The DataWork folder may be created either inside an existing project folder, or it may be created as a separate root folder. We advise keeping project management materials (such as contracts, terms of reference, briefs and other administrative or management work) separate from the DataWork folder structure. It is useful to maintain project management materials in a sync system like Dropbox, whereas the code folder should be maintained in a version-control system like Git. However, a version-controlled folder should never be stored in a synced folder that is shared with other people. Combining these two types of collaboration tools almost always creates undesired functionalities.

Demand for Safe Spaces Case Study: Organizing Files and Folders

The diagram below illustrates the folder structure for the Demand for Safe Spaces data work. Note that this project started before the iefolder structured was created, and so differs from the current guidelines. Changing folder organization midway through a project is never recommended. The key feature of folder organization is planning ahead and agreeing with the whole team on the best structure to follow.

------------------------------------------------------------------------

**YOUR TASK:** Continue the passage on organizing DataWork project folders, picking up after its last sentence. The listing after this point comes from a separate source and is unrelated to the text above.

**DATASET SECTION:**
------------------------------------------------------------------------

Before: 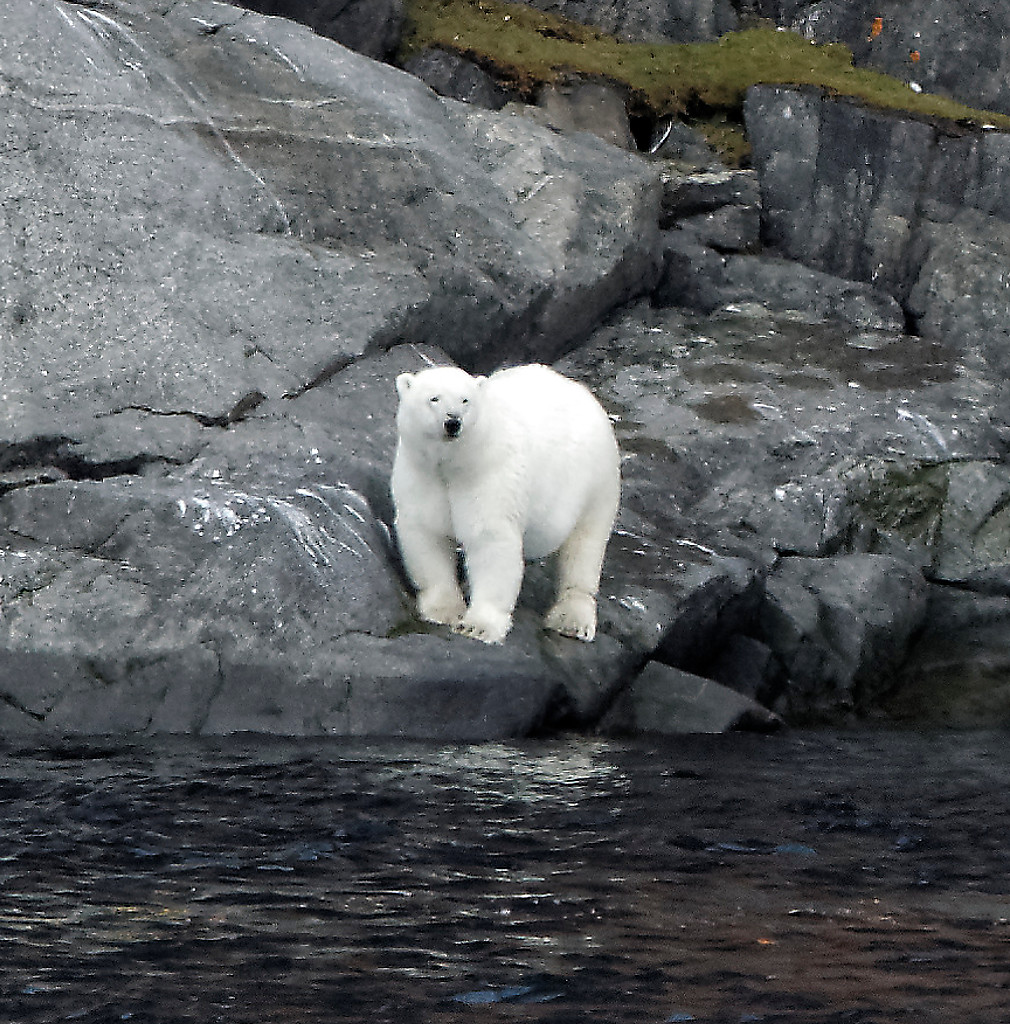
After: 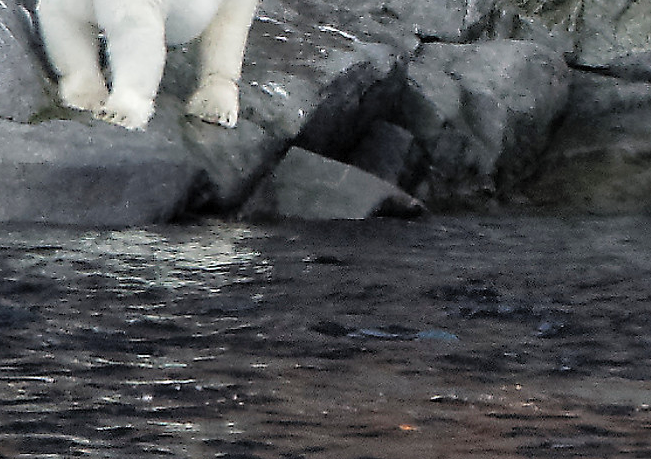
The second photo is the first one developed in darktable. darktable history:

------------------------------------------------------------------------

**RESPONSE FOR THIS EXERCISE:**
The root folder for the study’s data work included two master scripts (one for Stata and one R, that can be run independently), a readme, and 4 subfolders: data, code, documentation and outputs. The folder structure was identical in GitHub and DropBox, but the files present in each of them differed. All code, raw outputs (such as TeX table fragments and PNG images) and plain text documentation were stored in GitHub. All the datasets, PDF outputs and documentation in Word and Excel were stored in DropBox. When data processing was completed, binary files in the Documentation folder that were accessed by the code, such as iecodebook and ieduplicates spreadsheets, were moved to GitHub to ensure completeness of the repository.

Establishing common file formats

Each task in the research workflow has specific inputs and outputs which feed into one another. It is common, particularly when different tasks are performed by different people inside a team, for incompatibilities to be created. For example, if the Principal Investigators are writing a paper using LaTeX, exporting tables from statistical software into a .csv format will break the workflow. Therefore, it’s important to agree with your team on what tools will be used for what tasks, and where inputs and outputs will be stored, before you start creating them. Take into account ease of use for different team members, and keep in mind that learning how to use a new tool may require some time investment upfront that will be paid off as your project advances.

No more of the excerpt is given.